Meskipun situasi internasional penuh tekanan, operasional sejumlah terminal peti kemas (TPK) di Indonesia justru menunjukkan perkembangan yang menggembirakan. Tren positif ini terlihat jelas melalui pertumbuhan signifikan pada triwulan pertama tahun 2026.

Pencapaian luar biasa ini dipicu oleh keberhasilan implementasi solusi digitalisasi dan transformasi di berbagai titik pelabuhan strategis. Langkah tersebut menjadi kunci dalam mendorong efisiensi di tengah kondisi pasar yang dinamis, dilansir dari Money.

"Sebanyak sepuluh terminal peti kemas tercatat berhasil melampaui target yang telah ditetapkan hingga periode Maret 2026," demikian informasi yang dihimpun berdasarkan data PT Pelindo Terminal Petikemas (SPTP).

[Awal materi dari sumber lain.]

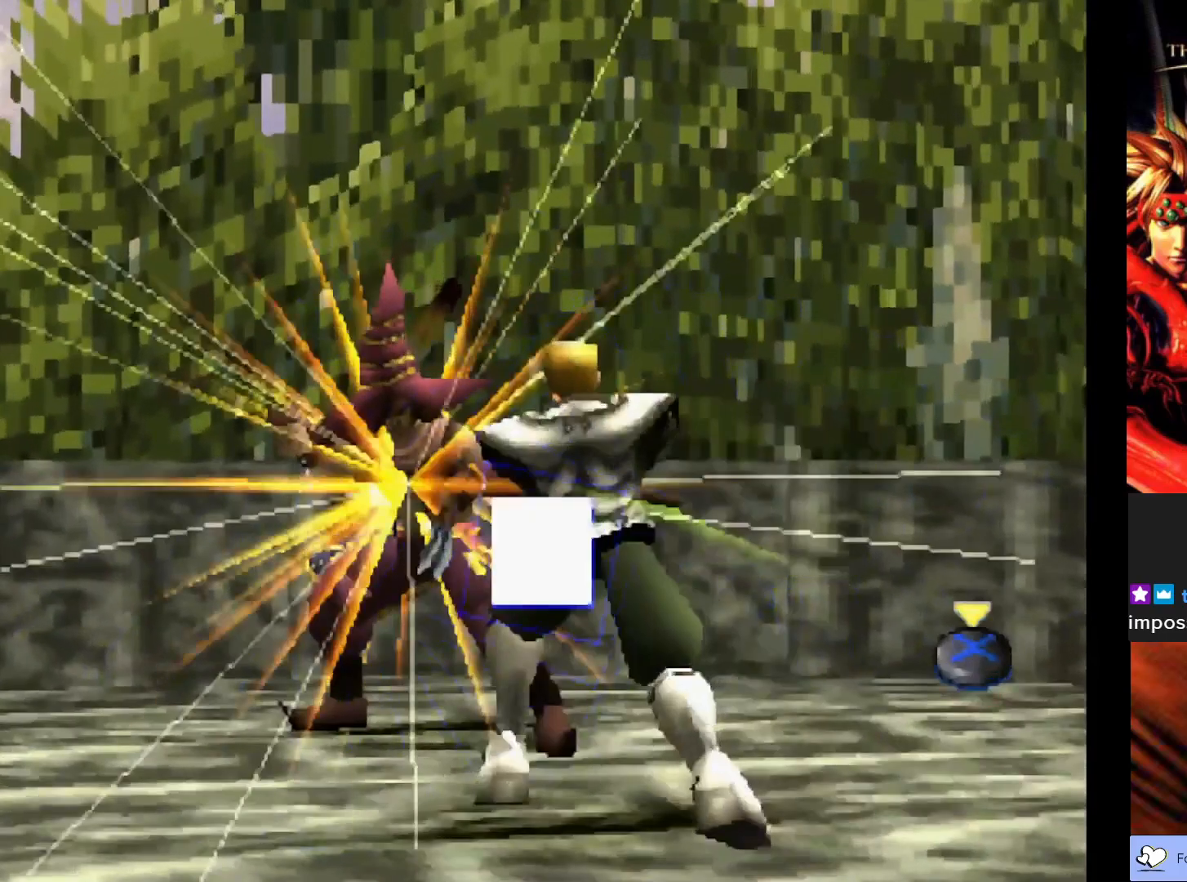
{"buttons": [], "left_stick": "center", "events": [[50, "CROSS", "up"]]}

"Pencapaian tertinggi diraih oleh TPK Nilam dengan angka 118,24 persen, yang kemudian diikuti oleh TPK Semarang sebesar 117,26 persen," tulis laporan data dari PT Pelindo Terminal Petikemas (SPTP).

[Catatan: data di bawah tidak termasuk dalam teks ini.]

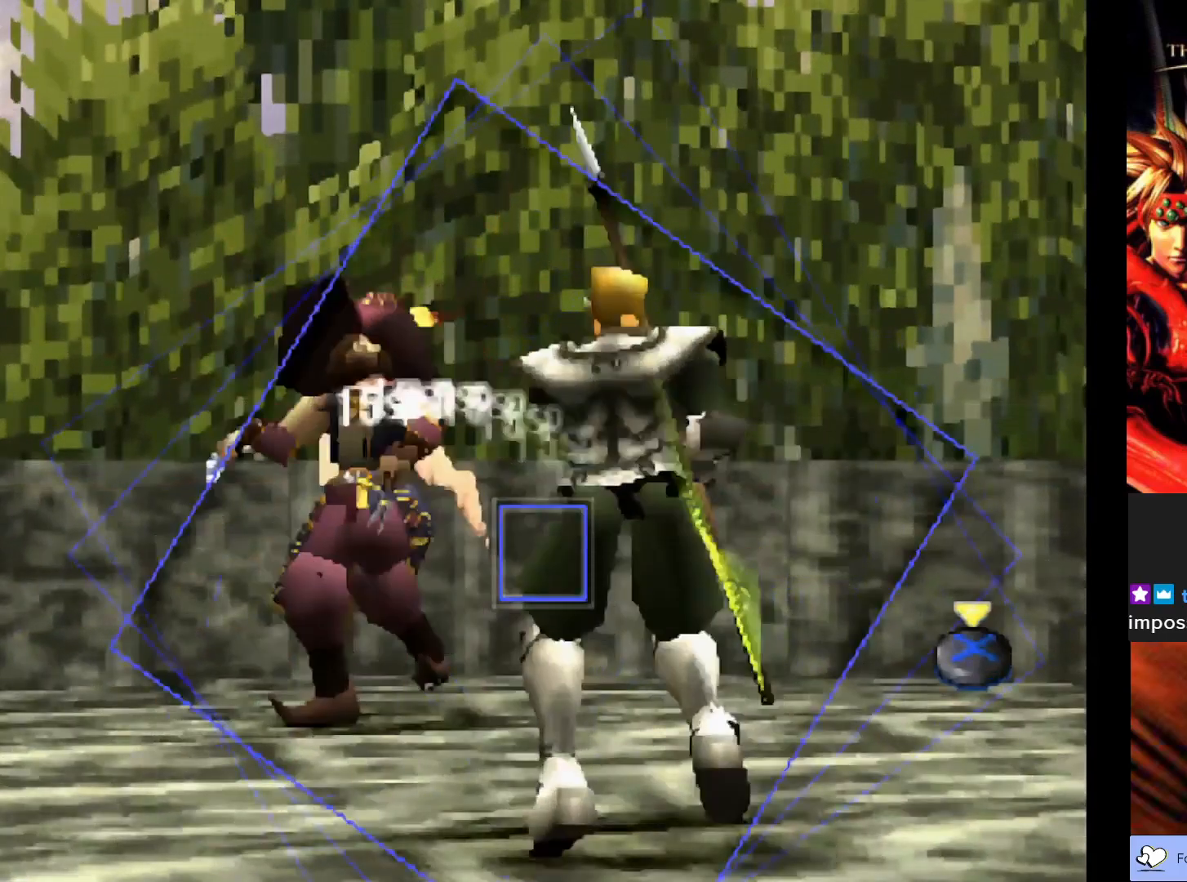
{"buttons": ["CROSS"], "left_stick": "center", "events": [[433, "CROSS", "down"]]}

"TPK Sorong mencatatkan angka 109,02 persen, sementara TPK Kendari berhasil mencapai 107,03 persen dalam periode yang sama," ungkap rilis data dari PT Pelindo Terminal Petikemas (SPTP).

Kenaikan arus peti kemas domestik ini membuktikan bahwa adaptasi teknologi di sektor pelabuhan membuahkan hasil yang nyata. Transformasi ini tidak hanya meningkatkan volume bongkar muat, tetapi juga memperkuat ketahanan logistik nasional.

Keberhasilan sejumlah pelabuhan ini memberikan optimisme besar bagi pertumbuhan ekonomi domestik di masa depan. Fokus pada modernisasi infrastruktur pelabuhan tetap menjadi prioritas utama untuk menjaga stabilitas distribusi barang di seluruh wilayah Indonesia.

Disclaimer: Artikel ini ditulis ulang secara otomatis oleh AI berdasarkan sumber Referensi: Jabaronline. Kami menggunakan teknologi AI untuk menyajikan informasi ini kembali.